A. La pyramide des âges au service de la politique de recrutement
La pyramide des âges est un mode de représentation graphique qui représente la répartition, à un instant donné, du personnel d’une entreprise par tranche d’âge et par sexe.
C’est un outil indispensable à la mise en oeuvre de la GPEC car elle permet de visualiser si l’on dispose des bonnes personnes au bon moment. Elle permet d’anticiper les évolutions à prévoir au niveau du recrutement, de la formation ou des réductions d’effectif.
La représentation en fonction de l’âge explique l’origine du mot « pyramide ». En effet, dans une entreprise, l’effectif jeune (la base de la pyramide) doit être supérieur au nombre de personnes proches de la retraite (le sommet de la pyramide). Si l’effectif des « quadras » est prédominant, on parlera de pyramide en toupie. En revanche, si l’effectif âgé est le plus important, ce sera une pyramide inversée.
De même, la représentation en fonction du sexe permet de voir si l’effectif est excessivement masculin ou féminin.
La pyramide des âges est un outil précieux pour la GPEC car elle permet de prévoir les actions à mettre en place pour éviter le départ massif des compétences des personnes âgées et assurer la relève et le dynamisme de l’entreprise par un effectif jeune. Elle permet aussi de veiller à l’égalité hommes femmes et à l’apport de compétences qui peuvent venir d’un équilibre entre les deux sexes.

B. Le bilan social

Le bilan social est un document comptable instauré en France par un décret en date du 8 décembre 1977. Il doit être établi dans chaque entreprise de plus de 300 salariés en fin d’exercice comptable. Il retrace les principaux indicateurs sociaux : l’emploi, la rémunération, l’hygiène et la sécurité, les conditions de travail, la formation, les relations professionnelles, les conditions de vie dans l’entreprise.

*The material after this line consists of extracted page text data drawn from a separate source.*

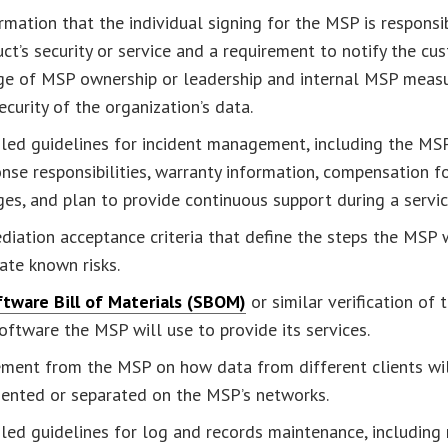
rmation that the individual signing for the MSP is responsi
ct’s security or service and a requirement to notify the cu
ge of MSP ownership or leadership and internal MSP measu
ecurity of the organization’s data.
led guidelines for incident management, including the MSP
nse responsibilities, warranty information, compensation fo
es, and plan to provide continuous support during a servi
iation acceptance criteria that define the steps the MSP w
ate known risks.
tware Bill of Materials (SBOM)
or similar verification of 
oftware the MSP will use to provide its services.
ement from the MSP on how data from different clients wi
ented or separated on the MSP’s networks.
led guidelines for log and records maintenance, including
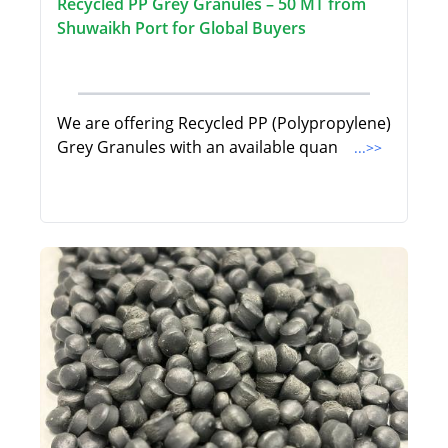
Recycled PP Grey Granules – 50 MT from
Shuwaikh Port for Global Buyers
We are offering Recycled PP (Polypropylene)
Grey Granules with an available quan
...>>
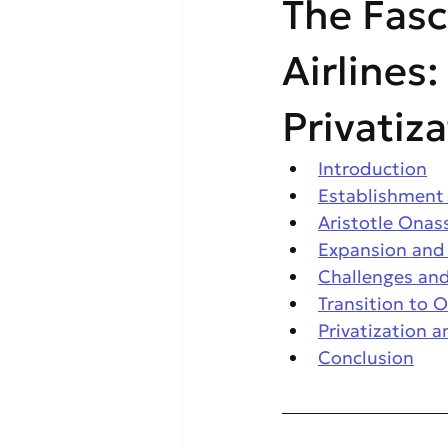
The Fasc
Airlines
Privatiz
Introduction
Establishment 
Aristotle Onass
Expansion and
Challenges and
Transition to O
Privatization a
Conclusion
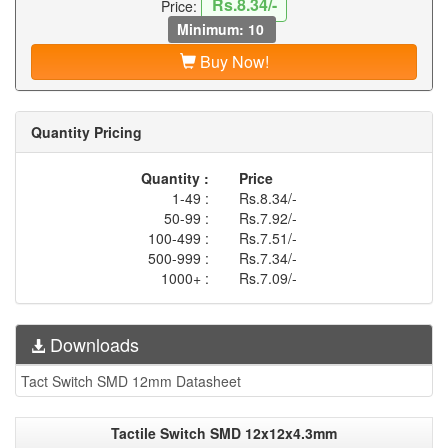
Rs.8.34/-
Price:
Minimum: 10
Buy Now!
Quantity Pricing
Quantity :
Price
1-49 :
Rs.8.34/-
50-99 :
Rs.7.92/-
100-499 :
Rs.7.51/-
500-999 :
Rs.7.34/-
1000+ :
Rs.7.09/-
Downloads
Tact Switch SMD 12mm Datasheet
Tactile Switch SMD 12x12x4.3mm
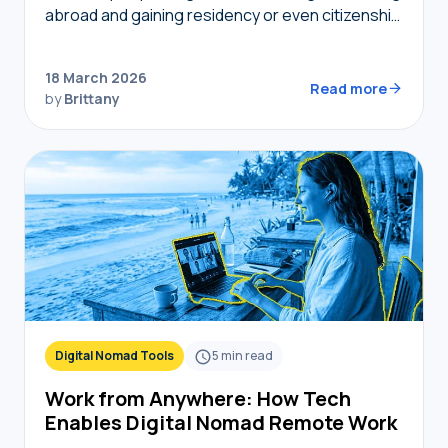
abroad and gaining residency or even citizenship
in foreign countries, golden visas tend to
become top of mind. But not…
18 March 2026
Read more
by
Brittany
Digital Nomad Tools
5
min read
Work from Anywhere: How Tech
Enables Digital Nomad Remote Work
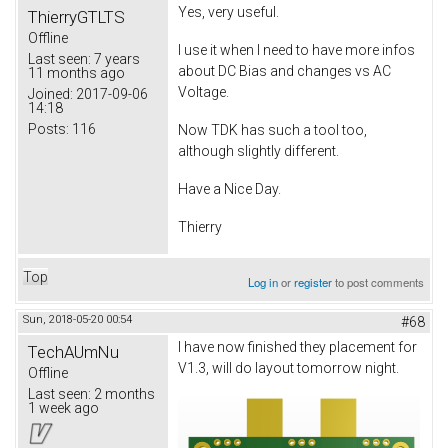
Yes, very useful.
ThierryGTLTS
Offline
I use it when I need to have more infos
Last seen:
7 years
about DC Bias and changes vs AC
11 months ago
Voltage.
Joined:
2017-09-06
14:18
Posts:
116
Now TDK has such a tool too,
although slightly different.
Have a Nice Day.
Thierry
Top
Log in
or
register
to post comments
Sun, 2018-05-20 00:54
#68
I have now finished they placement for
TechAUmNu
V1.3, will do layout tomorrow night.
Offline
Last seen:
2 months
1 week ago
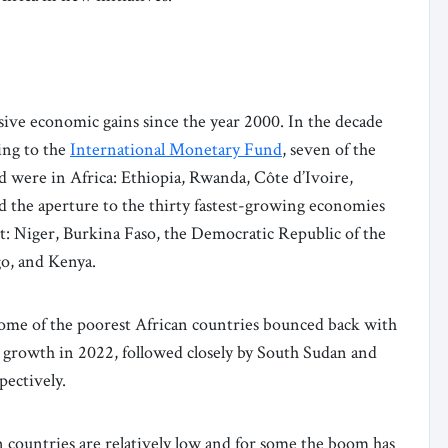
ive economic gains since the year 2000. In the decade
ing to the
International Monetary Fund
, seven of the
 were in Africa: Ethiopia, Rwanda, Côte d’Ivoire,
 the aperture to the thirty fastest-growing economies
st: Niger, Burkina Faso, the Democratic Republic of the
o, and Kenya.
me of the poorest African countries bounced back with
 growth in 2022, followed closely by South Sudan and
spectively.
n countries are relatively low and for some the boom has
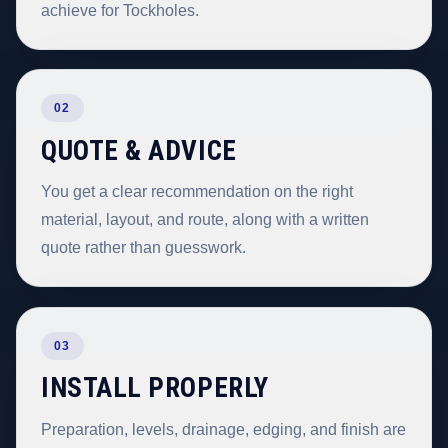
achieve for Tockholes.
02
QUOTE & ADVICE
You get a clear recommendation on the right
material, layout, and route, along with a written
quote rather than guesswork.
03
INSTALL PROPERLY
Preparation, levels, drainage, edging, and finish are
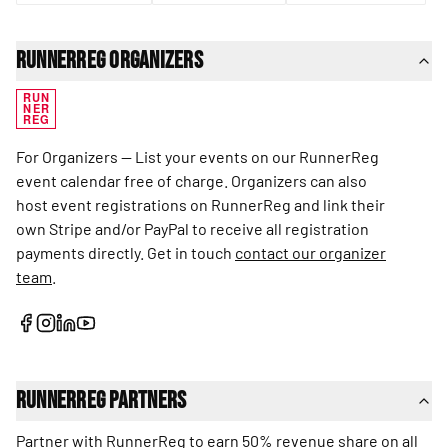
RunnerReg Organizers
RUN
NER
REG
For Organizers — List your events on our RunnerReg
event calendar free of charge. Organizers can also
host event registrations on RunnerReg and link their
own Stripe and/or PayPal to receive all registration
payments directly. Get in touch
contact our organizer
team
.
RunnerReg Partners
Partner with RunnerReg to earn 50% revenue share on all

Le bilan social est un outil d’analyse utile pour une GPEC, car il offre une base de réflexion pour les partenaires sociaux. À partir de ces indicateurs sociaux chiffrés, il sera possible de dialoguer, de négocier et d’établir des priorités d’action.
C. Le référentiel de compétences
De façon à compléter l’approche quantitative apportée par l’analyse de la pyramide des âges et du bilan social, le référentiel de compétences permet de mener une analyse plus qualitative. Le référentiel de compétences est un document qui doit présenter la cartographie des métiers de façon simple, pragmatique et opératoire.
À chaque métier doit être associés une liste de compétences, et le niveau de maîtrise requis pour chacune. Chacun de ces niveaux doit correspondre à des comportements observables. Le référentiel de compétences est un outil primordial pour la mise en oeuvre de la GPRC, car il permet à l’entreprise de voir si elle a suffisamment de compétences en volume ainsi qu’en niveau de maîtrise. Une fois que cette analyse sera faite et que l’on aura mesuré l’écart avec l’objectif de l’entreprise en termes d’emplois et de compétences, il sera possible de se concentrer sur les métiers sensibles. Il s’agit de mener une réflexion sur les métiers qui peuvent disparaître, ceux qui nécessitent une reconversion, ceux qui sont difficiles à pourvoir, les métiers en émergence, les métiers à risques, les métiers stratégiques… Grâce au référentiel de compétences, la GPEC peut se focaliser sur ces métiers à enjeux économiques et sociaux importants pour l’entreprise. Une fois que ces métiers sont recensés et analysés, la GPEC doit en déduire les actions à mettre en place pour préparer les salariés et les accompagner à travers ces changements.